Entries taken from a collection

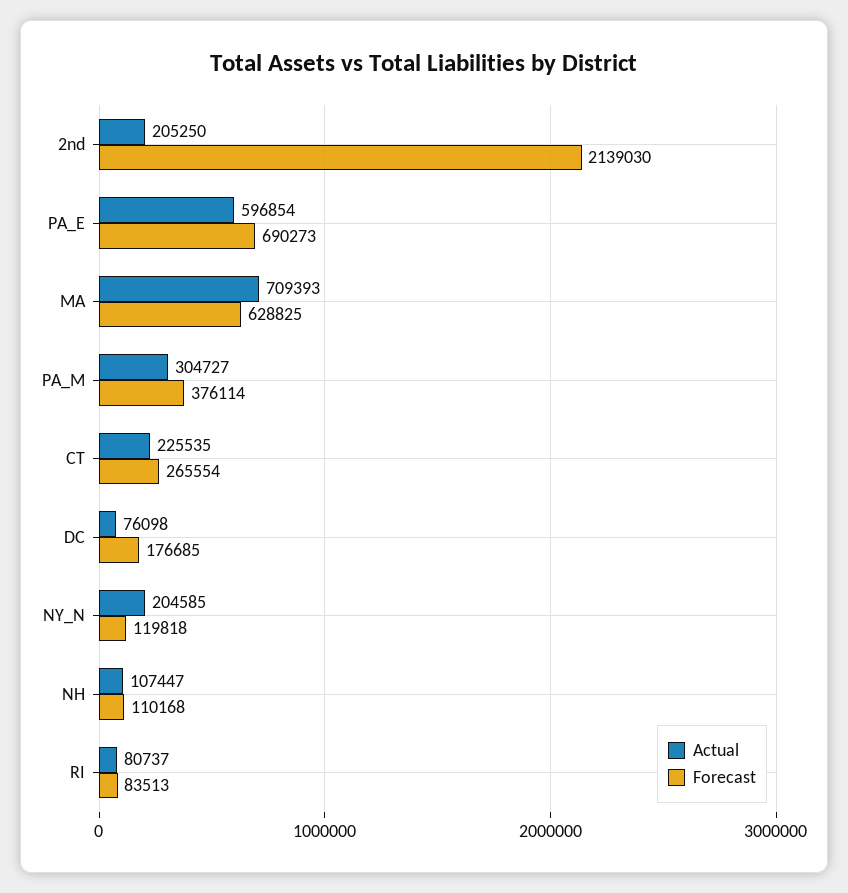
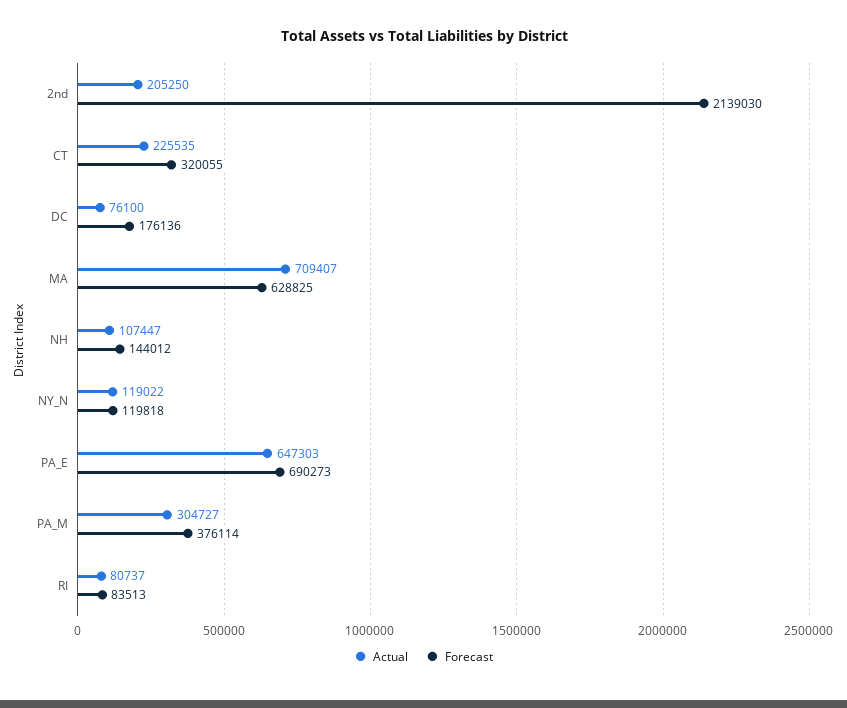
Actual, PA_E: 596854 -> 647303
Actual, MA: 709393 -> 709407
Forecast, CT: 265554 -> 320055
Actual, DC: 76098 -> 76100
Forecast, DC: 176685 -> 176136
Actual, NY_N: 204585 -> 119022
Forecast, NH: 110168 -> 144012

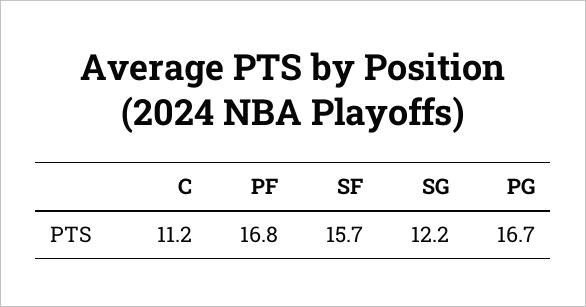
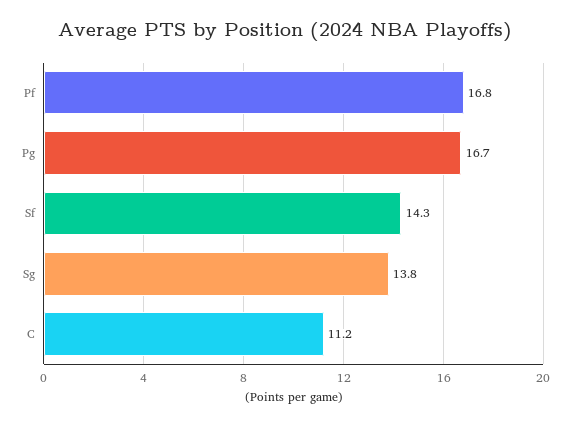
SF: 15.7 -> 14.3
SG: 12.2 -> 13.8

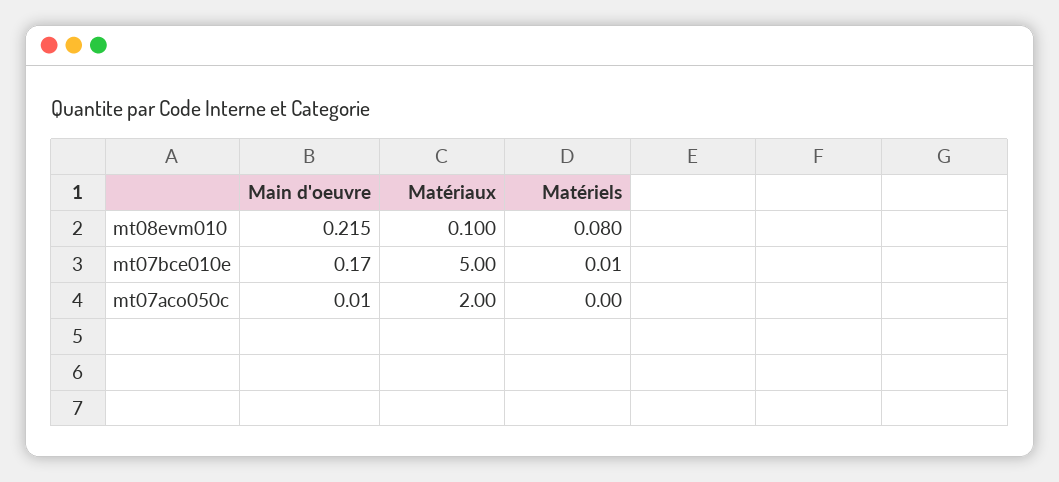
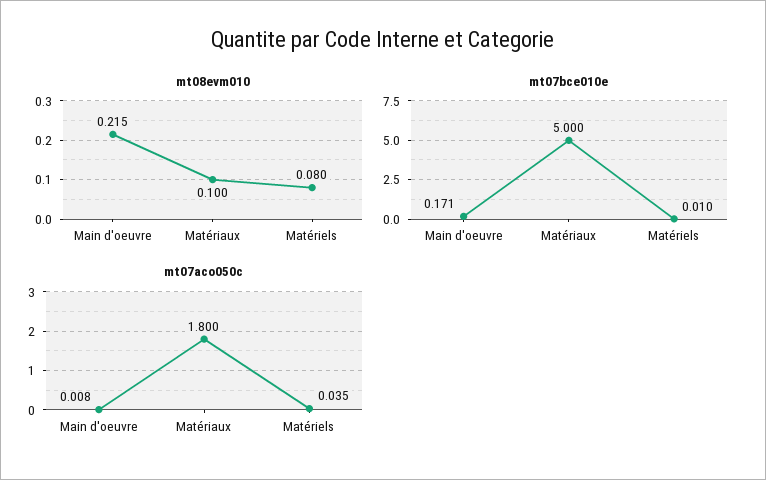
mt07aco050c, Matériaux: 2 -> 1.8
mt07aco050c, Matériels: 0 -> 0.035

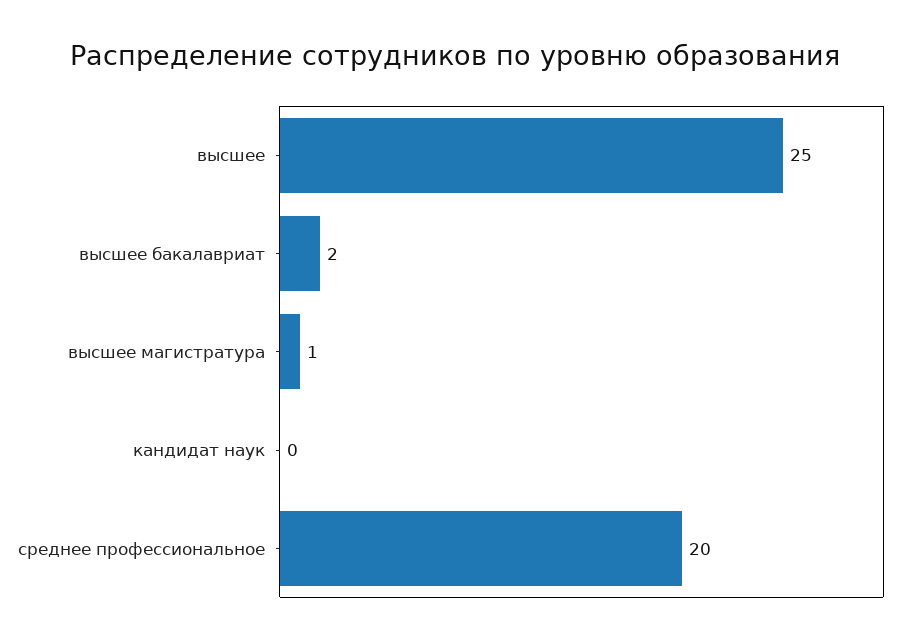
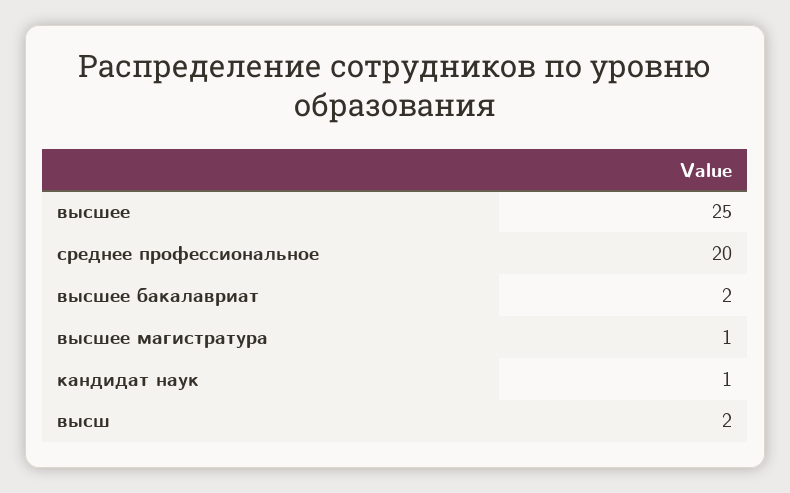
кандидат наук: 0 -> 1
высш: none -> 2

== EXERCISE DESCRIPTION ==
Repeat nothing but the lines from the one containing "SG: 12.2 -> 13.8" through the end of the entries, exactly, and skip the pictures.

== RESULT OF THIS TASK ==
SG: 12.2 -> 13.8

mt07aco050c, Matériaux: 2 -> 1.8
mt07aco050c, Matériels: 0 -> 0.035

кандидат наук: 0 -> 1
высш: none -> 2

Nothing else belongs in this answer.